Andrea has a Juris Doctor and has spoken at legal conferences on government transparency.

This lesson will discuss the United Nations. You will learn not only about what the United Nations is, but also about its history, members, and purpose.

Definition and Purpose of the United Nations

Imagine how the world might look if no opportunities were available for countries to discuss international matters. Would there be cooperation among countries? Would there be consensus on international matters? Would any international problems be resolved?

Countries generally enter into treaties in order to resolve matters between each other. However, on more complex worldwide matters, such as world peace and promoting social justice for humanity, a forum is needed to foster discussion and decision. The United Nations is one such organization.

The United Nations (UN) is an international organization created in 1945, shortly after the end of WWII. The UN was formed by 51 countries in order to encourage resolution of international conflicts without war and to form policies on international issues. Like most organizations, the UN was formed in order to meet certain goals and purposes.
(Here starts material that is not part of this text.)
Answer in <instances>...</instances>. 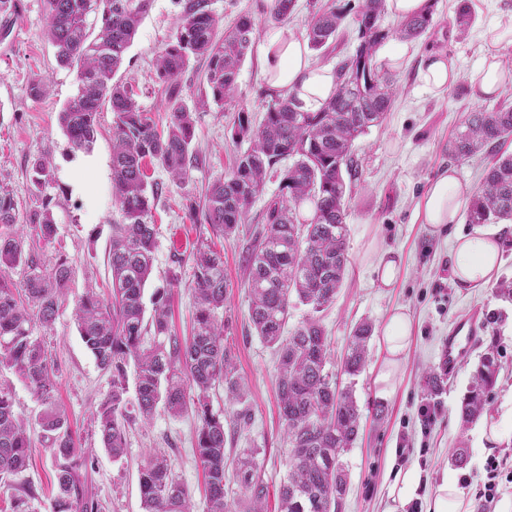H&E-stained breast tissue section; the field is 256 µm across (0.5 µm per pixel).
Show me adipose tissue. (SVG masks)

Article I of the Charter of United Nations specifies the purposes of the UN. The Charter of United Nations (UN Charter) is the UN's governing document, much like the Constitution of the United States of America.

The UN Charter sets out four main purposes:

  1. Maintaining worldwide peace and security
  2. Developing relations among nations
  3. Fostering cooperation between nations in order to solve economic, social, cultural, or humanitarian international problems
  4. Providing a forum for bringing countries together to meet the UN's purposes and goals

History of the United Nations

The predecessor entity to the UN was the League of Nations. The League of Nations was established during WWI in 1919, by the Treaty of Versailles (one of the peace treaties adopted at the end of WWI). The League of Nations' goal was to encourage cooperation between countries and keep international peace and security. Unfortunately, the League of Nations failed to prevent WWII and, therefore, was seen as a failure.
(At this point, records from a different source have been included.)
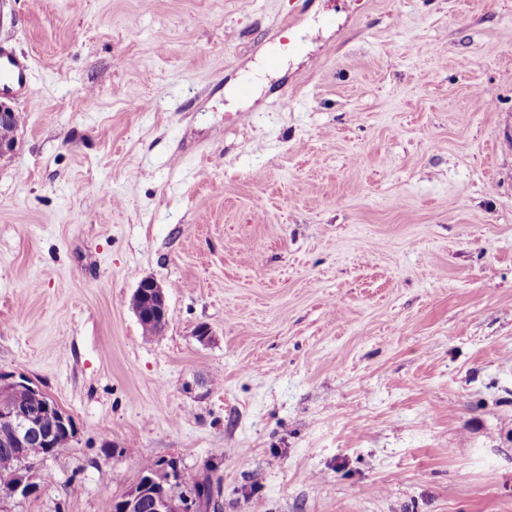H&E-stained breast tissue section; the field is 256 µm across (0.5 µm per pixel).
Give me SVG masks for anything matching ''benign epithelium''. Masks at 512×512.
I'll use <instances>...</instances> for the list:
<instances>
[{"label":"benign epithelium","mask_w":512,"mask_h":512,"mask_svg":"<svg viewBox=\"0 0 512 512\" xmlns=\"http://www.w3.org/2000/svg\"><path fill=\"white\" fill-rule=\"evenodd\" d=\"M150 295L154 313L167 315L168 303L164 289L152 278L146 277L133 294L132 308L137 317L149 313L139 305L144 294ZM39 388L22 375L0 372V442L15 448H24L34 441L43 448L55 445L60 431H74L71 417L49 395L40 398V403L28 406L24 397ZM31 464L23 460L19 470L9 482L0 484V499H18L30 495L35 486L30 481ZM170 479L157 471L142 475L127 492L112 503V512H201L205 499L194 490L176 494L167 488Z\"/></svg>","instance_id":"obj_1"}]
</instances>
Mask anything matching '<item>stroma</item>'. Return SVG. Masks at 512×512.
I'll list each match as a JSON object with an SVG mask.
<instances>
[{"instance_id":"obj_1","label":"stroma","mask_w":512,"mask_h":512,"mask_svg":"<svg viewBox=\"0 0 512 512\" xmlns=\"http://www.w3.org/2000/svg\"><path fill=\"white\" fill-rule=\"evenodd\" d=\"M0 42V372L75 427L0 512L170 461L222 512H512V0H0ZM31 62L0 45V95L27 96L30 88ZM144 292H147L150 295V300L152 301L151 306L155 308L154 313L157 316L162 315L164 320L155 316L150 319L142 320L140 325L142 327L143 334L153 337L161 336L168 323V318L165 319L168 312L166 294L161 285L153 278H143L132 298V308L137 315L138 320H140L141 317H148L150 315V312H146L144 310L145 308L139 305V300L144 297Z\"/></svg>"}]
</instances>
The phrase 'United Nations' was first used by President Franklin D. Roosevelt in the 1942 Declaration by United Nations to describe the group of countries signing such declaration. The Declaration by United Nations was a pledge by twenty-six nations to fight together as the Allied Powers against the Axis Powers during WWII. The Axis Powers was a coalition of countries in WWII headed by Germany, Italy, and Japan.
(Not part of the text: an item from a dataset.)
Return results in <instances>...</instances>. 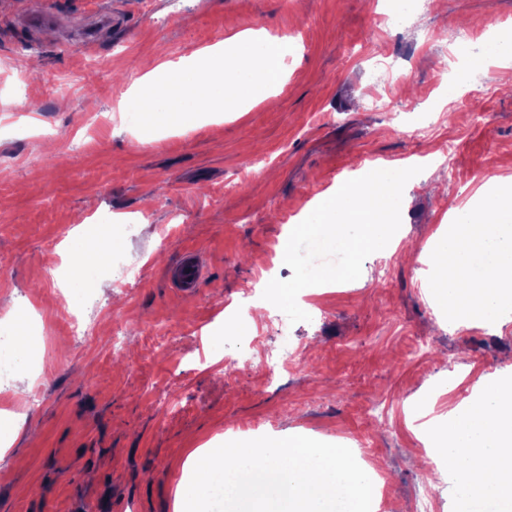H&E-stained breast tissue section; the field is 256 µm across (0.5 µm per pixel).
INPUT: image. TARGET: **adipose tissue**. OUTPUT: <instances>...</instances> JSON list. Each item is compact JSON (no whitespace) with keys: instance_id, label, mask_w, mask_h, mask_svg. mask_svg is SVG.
<instances>
[{"instance_id":"obj_1","label":"adipose tissue","mask_w":512,"mask_h":512,"mask_svg":"<svg viewBox=\"0 0 512 512\" xmlns=\"http://www.w3.org/2000/svg\"><path fill=\"white\" fill-rule=\"evenodd\" d=\"M295 51L290 39L239 32L154 64L129 96L145 128H184L201 112H239L268 101ZM501 184L481 197L479 216L461 210L430 245L434 300L458 326L495 323L512 306V177ZM485 388L483 398L457 405L423 433L448 460L457 512H469L476 490L512 512V381L491 380Z\"/></svg>"}]
</instances>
Two months after WWII ended, the representatives of the Allied Powers and twenty-four other countries met in San Francisco for the United Nations Conference on International Organization. The conference's sole purpose was to draft the UN Charter. On June 26, 1945, the United Nations Charter was signed by 51 countries, including Poland, which did not attend the conference but signed later. Shortly after the UN formation, other countries began joining. After the ratification of the UN Charter, the remaining members of the League of Nations met and unanimously voted to transfer all of its assets to the United Nations and formally dissolve the League of Nations.

Members of the UN

Originally, there were 51 members of the UN. Today, however, there are 193 member countries, which includes most of the countries around the world. Membership in the UN is generally open to any country that is peace-loving and agrees to be bound by the principles in the UN Charter. In order to gain membership, a country must apply. Any application for membership goes to the Security Council for review and vote. The Security Council is the main UN committee responsible for maintaining peace and security.